* _Available data_:
[Start of Attachment]
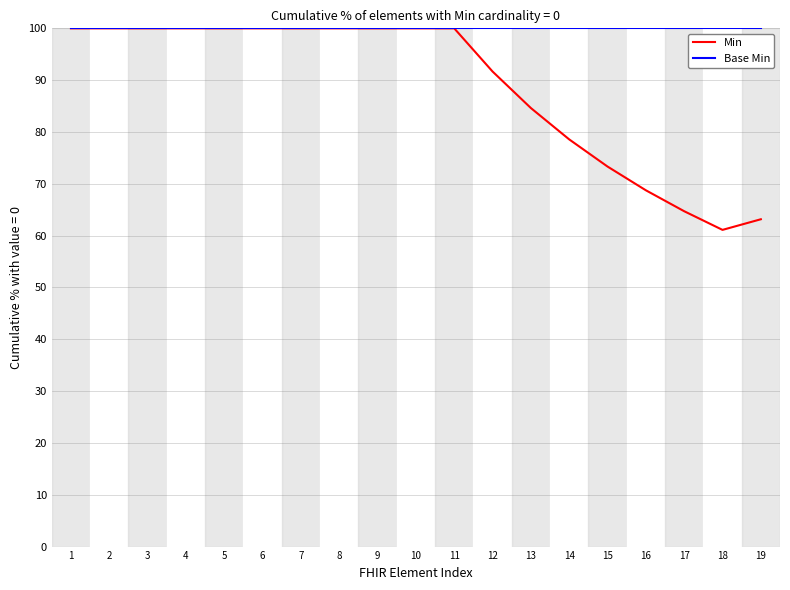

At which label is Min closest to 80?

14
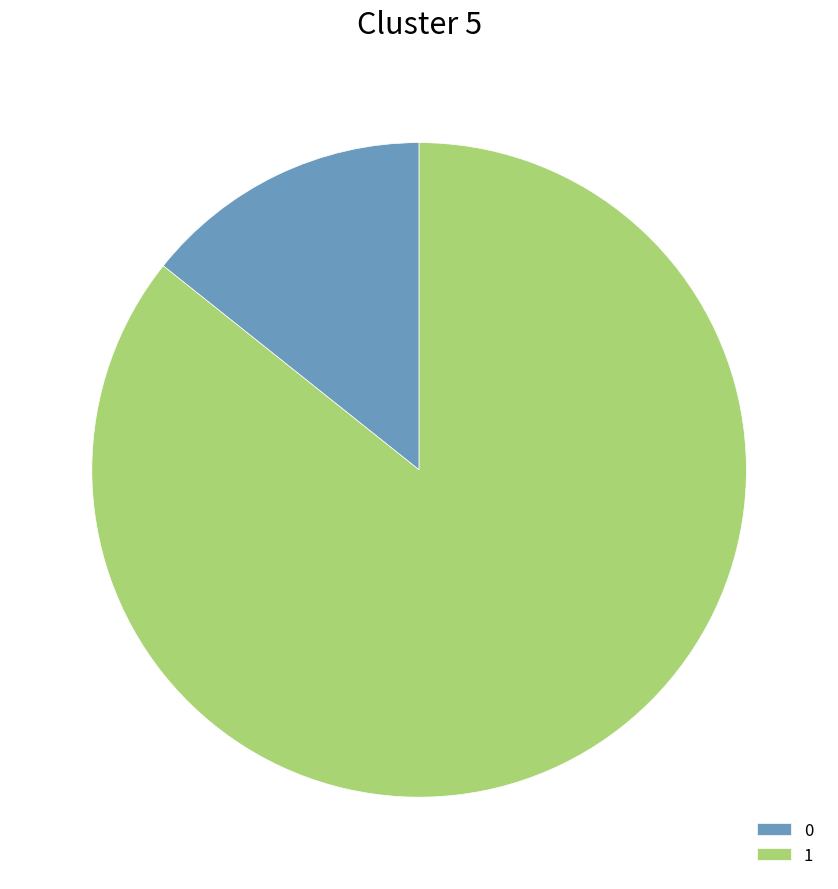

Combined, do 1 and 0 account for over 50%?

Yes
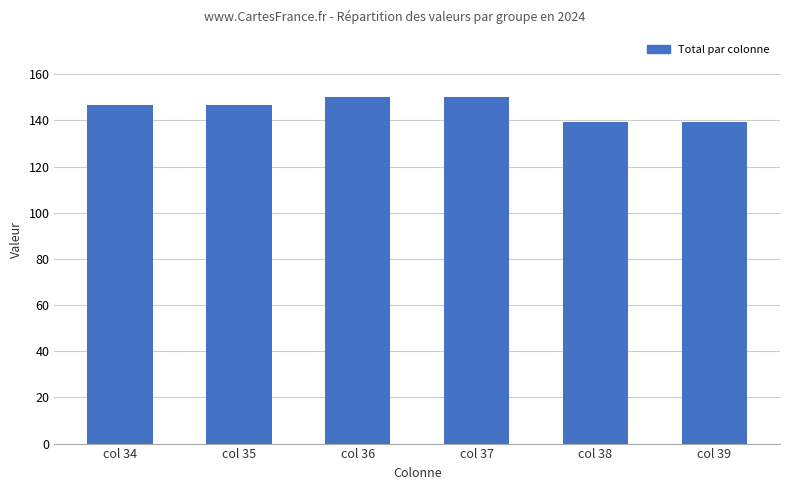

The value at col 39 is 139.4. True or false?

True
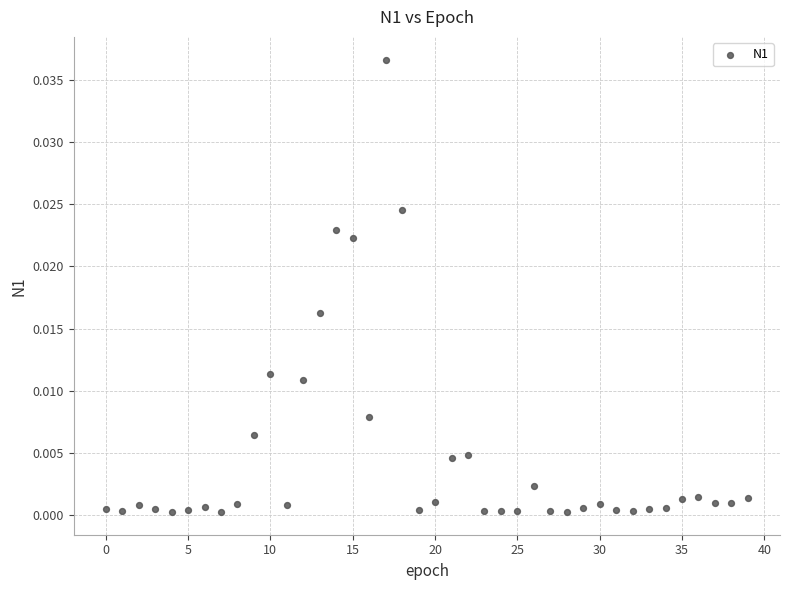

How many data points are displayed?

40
[End of Attachment]
[Start of Attachment]
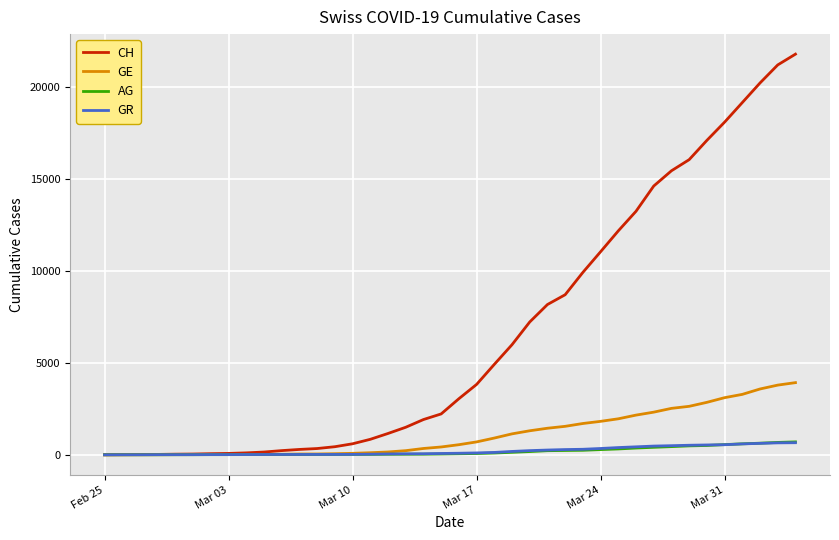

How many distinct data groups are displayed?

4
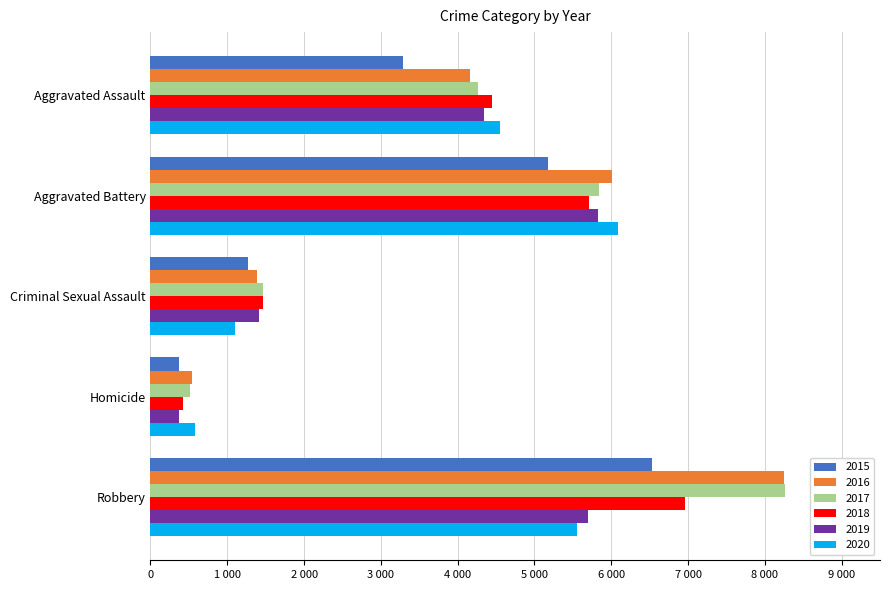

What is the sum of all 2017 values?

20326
[End of Attachment]
* _What is needed_:
Could you reproduce the records above, starting with the line containing "At which label is Min closest to 80?" and ending with the line containing "How many data points are displayed?", both lines included, with the pictures left out?

* _Output for this exercise_:
At which label is Min closest to 80?

14

Combined, do 1 and 0 account for over 50%?

Yes

The value at col 39 is 139.4. True or false?

True

How many data points are displayed?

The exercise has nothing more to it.